Goal of the exercise
Copy exactly the line that contains "u v d — depth at each pixel." plus all remaining lines of the data, and leave out every line before it.

********

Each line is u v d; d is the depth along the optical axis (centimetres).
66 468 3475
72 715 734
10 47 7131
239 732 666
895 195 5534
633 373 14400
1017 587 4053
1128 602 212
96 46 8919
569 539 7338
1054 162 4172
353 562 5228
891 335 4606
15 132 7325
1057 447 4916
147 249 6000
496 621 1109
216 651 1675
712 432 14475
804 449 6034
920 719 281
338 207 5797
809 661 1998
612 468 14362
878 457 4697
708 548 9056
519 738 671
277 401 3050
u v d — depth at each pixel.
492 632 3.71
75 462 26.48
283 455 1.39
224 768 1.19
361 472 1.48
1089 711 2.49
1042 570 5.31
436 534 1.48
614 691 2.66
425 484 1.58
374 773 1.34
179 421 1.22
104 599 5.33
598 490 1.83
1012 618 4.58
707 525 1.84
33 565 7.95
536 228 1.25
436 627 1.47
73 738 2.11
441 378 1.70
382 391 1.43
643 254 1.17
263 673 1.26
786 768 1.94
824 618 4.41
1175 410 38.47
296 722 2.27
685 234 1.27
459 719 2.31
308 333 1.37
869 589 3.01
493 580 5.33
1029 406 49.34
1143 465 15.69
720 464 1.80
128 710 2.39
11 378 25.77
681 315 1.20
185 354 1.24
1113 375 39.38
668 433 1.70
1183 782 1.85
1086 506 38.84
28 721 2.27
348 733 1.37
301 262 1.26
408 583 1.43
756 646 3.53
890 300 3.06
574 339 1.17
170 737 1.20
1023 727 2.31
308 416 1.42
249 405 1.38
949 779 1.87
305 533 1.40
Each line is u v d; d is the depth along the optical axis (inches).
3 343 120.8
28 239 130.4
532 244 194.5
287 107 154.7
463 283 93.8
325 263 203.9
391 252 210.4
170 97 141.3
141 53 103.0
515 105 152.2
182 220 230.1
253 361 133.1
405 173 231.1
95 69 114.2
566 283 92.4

********

Exercise solution
u v d — depth at each pixel.
492 632 3.71
75 462 26.48
283 455 1.39
224 768 1.19
361 472 1.48
1089 711 2.49
1042 570 5.31
436 534 1.48
614 691 2.66
425 484 1.58
374 773 1.34
179 421 1.22
104 599 5.33
598 490 1.83
1012 618 4.58
707 525 1.84
33 565 7.95
536 228 1.25
436 627 1.47
73 738 2.11
441 378 1.70
382 391 1.43
643 254 1.17
263 673 1.26
786 768 1.94
824 618 4.41
1175 410 38.47
296 722 2.27
685 234 1.27
459 719 2.31
308 333 1.37
869 589 3.01
493 580 5.33
1029 406 49.34
1143 465 15.69
720 464 1.80
128 710 2.39
11 378 25.77
681 315 1.20
185 354 1.24
1113 375 39.38
668 433 1.70
1183 782 1.85
1086 506 38.84
28 721 2.27
348 733 1.37
301 262 1.26
408 583 1.43
756 646 3.53
890 300 3.06
574 339 1.17
170 737 1.20
1023 727 2.31
308 416 1.42
249 405 1.38
949 779 1.87
305 533 1.40
Each line is u v d; d is the depth along the optical axis (inches).
3 343 120.8
28 239 130.4
532 244 194.5
287 107 154.7
463 283 93.8
325 263 203.9
391 252 210.4
170 97 141.3
141 53 103.0
515 105 152.2
182 220 230.1
253 361 133.1
405 173 231.1
95 69 114.2
566 283 92.4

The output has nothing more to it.